In that judgment the Supreme Court gave various reasons why women in India would barely make false allegations of sexual assault. But for her own disclosure to PW 4 and thereafter lodging complaint with the police towards the evening, the offence committed by these appellants would not have come to the light. One can only imagine the embrassment which causes to a woman subjected to such heinous crime and particularly so when it comes to the knowledge of members of public residing in the same locality. The Supreme Court has, therefore, held that to look for corroboration to the testimony of victim of sexual assault would be adding insult to injury. Even on the ground of probability the case of the prosecution cannot be thrown overboard. Both the accused are residents of same locality and they seem to be knowing that the complainant was alone in the house except for her helpless kids as her husband used to be away for his work till late in the night. The accused were stated to be drunken that night which was admitted by them to the Medical Officer while giving him history.

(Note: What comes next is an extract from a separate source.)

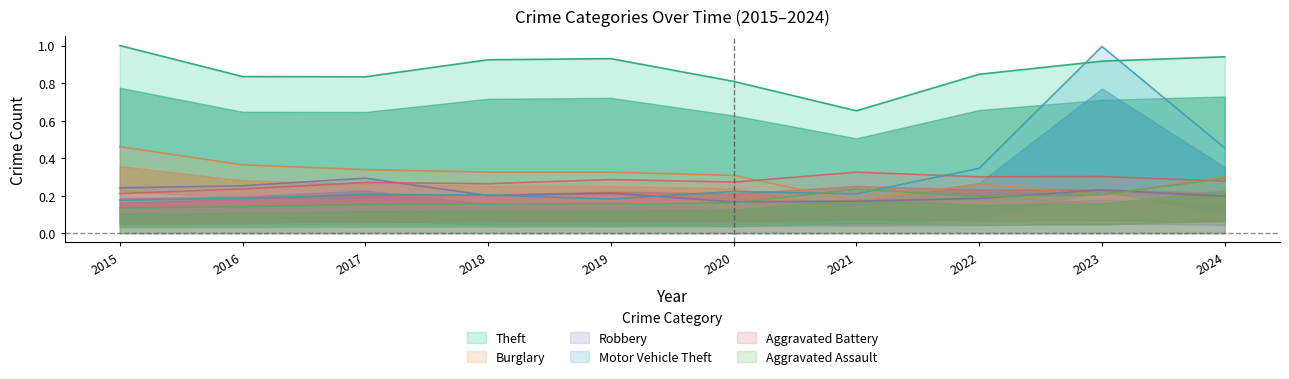

How many distinct data groups are displayed?

6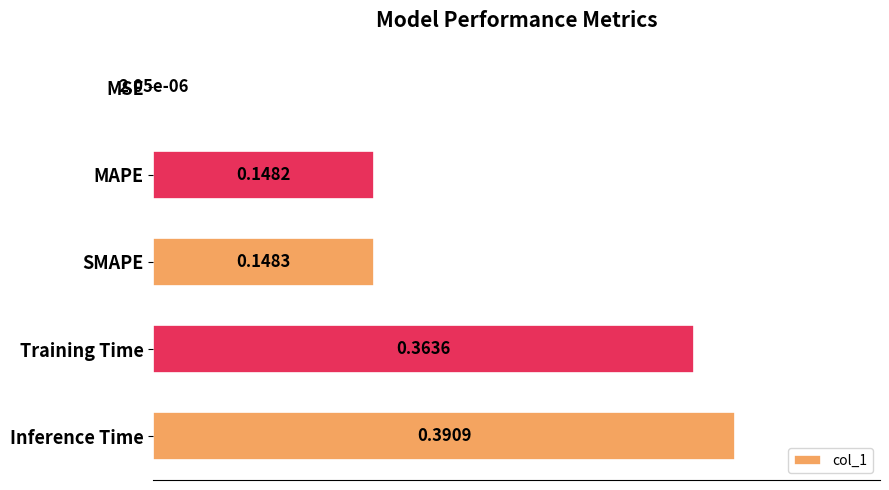

What is the average value?

0.2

18. The only defence out up on behalf of the accused is of the alleged enmity. According to the defence case the huts of the accused were to be demolished by BMC and the accused No. 1 was resisting the same and the complainant was interested in getting his hut demolished and, therefore, it is alleged that the accused were falsely implicated by the complainant. Apart from the fact that said suggestions have been denied by the complainant in her cross-examination, in para 8 of her deposition the suggestion put to her was that she was deposing at the instance of the people who were interested in demolishing the huts. Would any person of ordinary reason or prudence believe that a married lady with children would falsely implicate any person for having committed rape on her at the instance of people interested in the demolition of the huts of the accused and/or other persons. It is just incredible. The falsity of the defence is quite obvious. It is not possible even to contemplate or imagine that a married lady having three children with fourth in her womb would make false allegation of rape at the instance of the people who were interested in demolishing the huts of the accused. The falsity of the defence itself strengthens the case of the prosecution. It is well high impossible that a married lady, howsoever lowly she may be placed in life, would go to the extent of getting herself involved or roped in a rape case by making false allegations against anybody of having committed rape on her.

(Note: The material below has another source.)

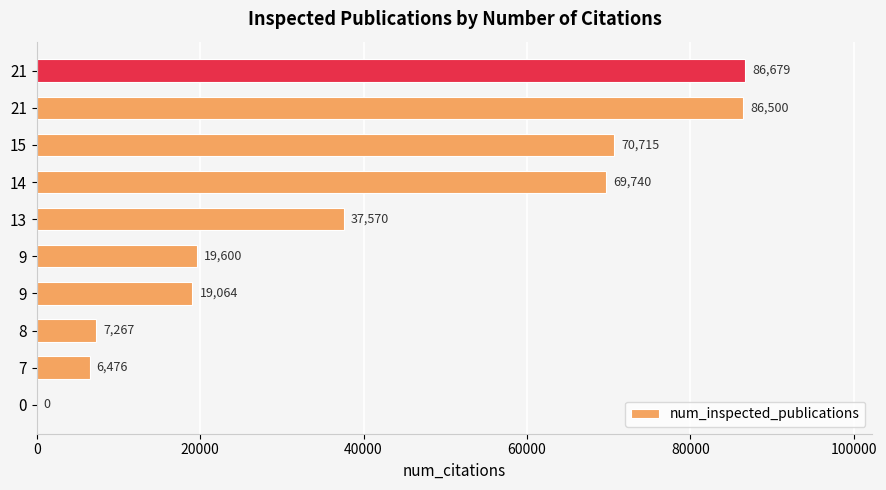

How many values are above zero?

9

19. In the case of Shankarlal Dixit v. State of Maharashtra three Judge Bench of the Supreme Court observed that a false plea can at best be considered as an additional circumstance if other circumstances point unfailingly to the guilt of the accused. Similarly another three Judge Bench of the Supreme Court in the case of Birbal v. State of M.P. held that a false explanation given by an accused is an additional link to the chain of circumstances completing the chain. Similar view was expressed in the case of Geetha v. State of Karnataka by two Judge Bench of the Supreme Court that false denial by the accused assumes importance as it would supply missing link in the chain of circumstances.

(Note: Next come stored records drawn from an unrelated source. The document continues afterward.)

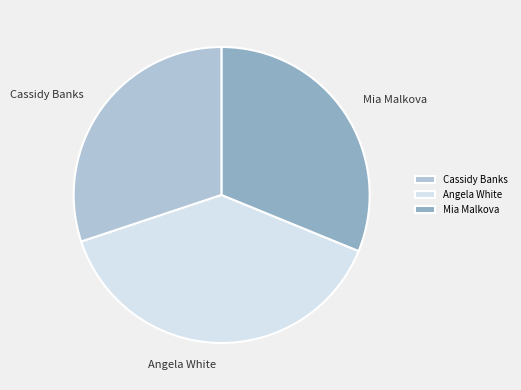

Combined, do Mia Malkova and Angela White account for over 50%?

Yes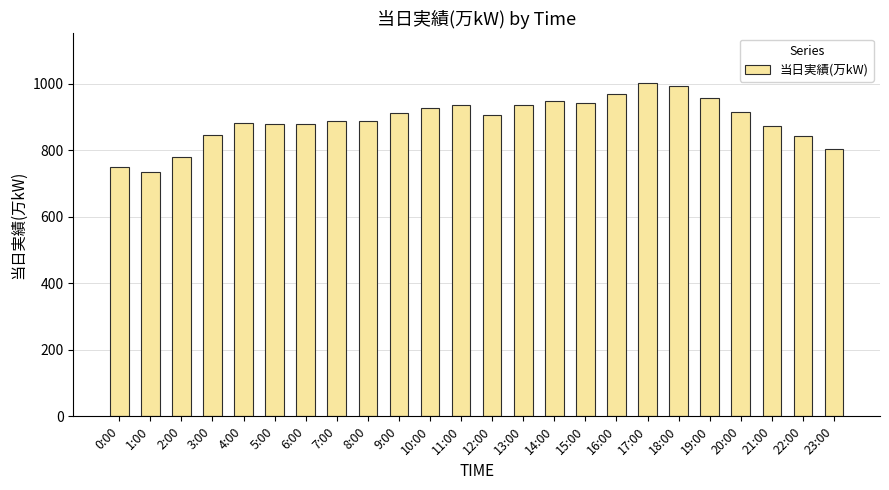

What position from the right is 6:00?

18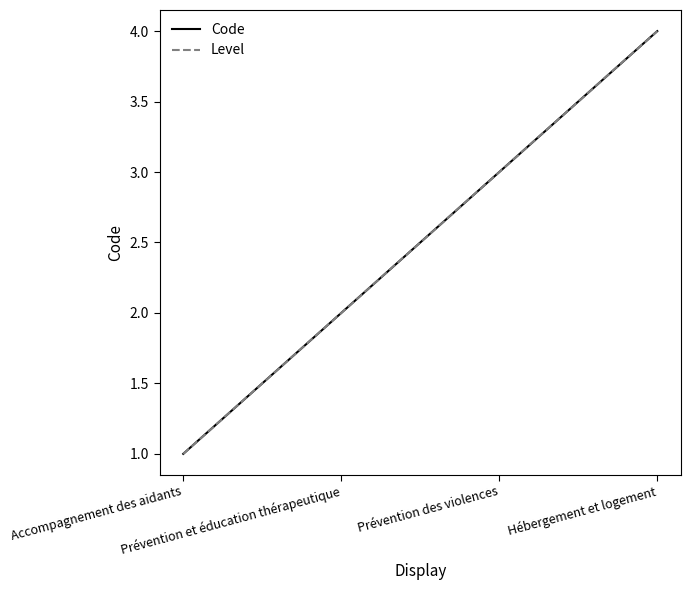

Is this an area chart (filled region under the line)?

No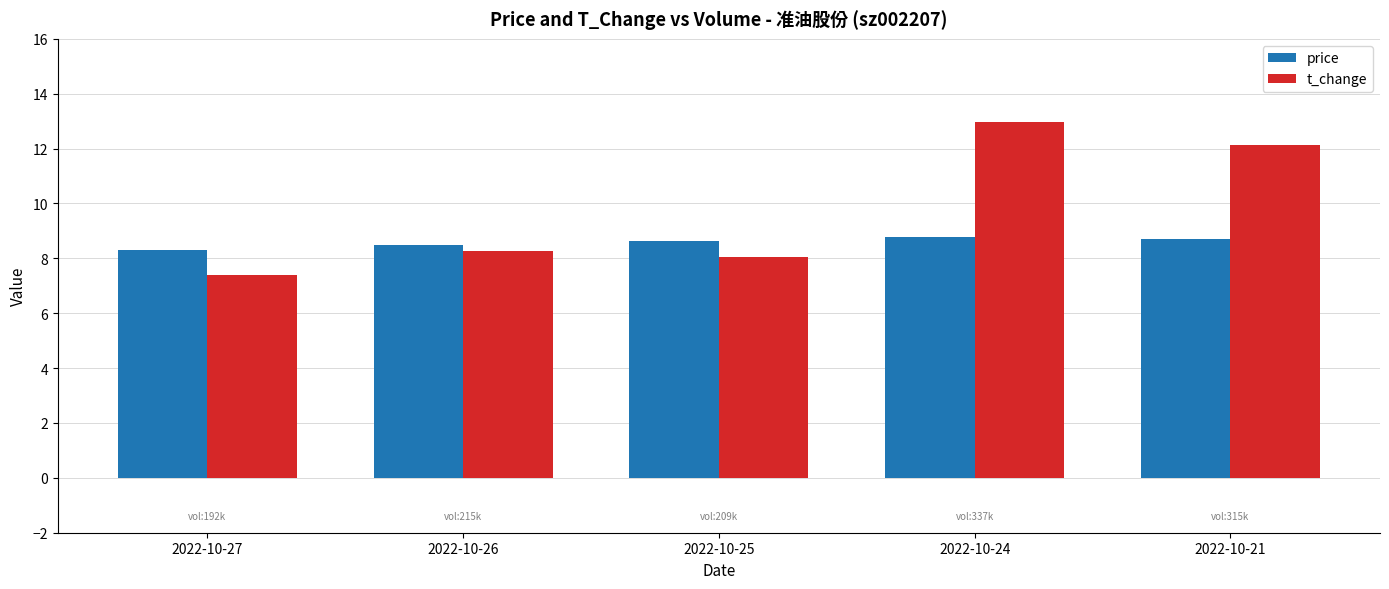

Rank the series by their maximum value, from lowest to highest.

price, t_change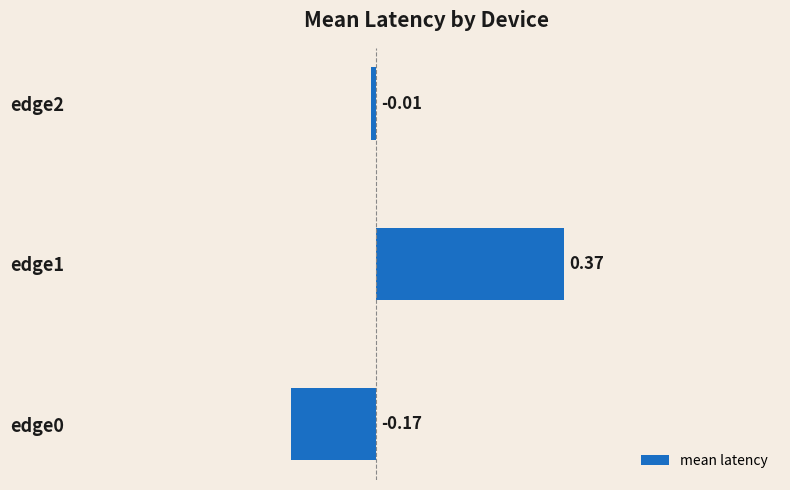

Which label corresponds to the largest value in the chart?

edge1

20. In the aforesaid circumstances, I have no hesitation in confirming the order of convictions recorded by the trial Court. The sentence awarded is the minimum prescribed under the law for gang rape.
21. In the result the order of conviction and sentence recorded by the Addl. Sessions Judge, Greater Bombay by judgment and order dated 18/12/1998 in Sessions Case No. 873 of 1996 is confirmed and the appeal is dismissed.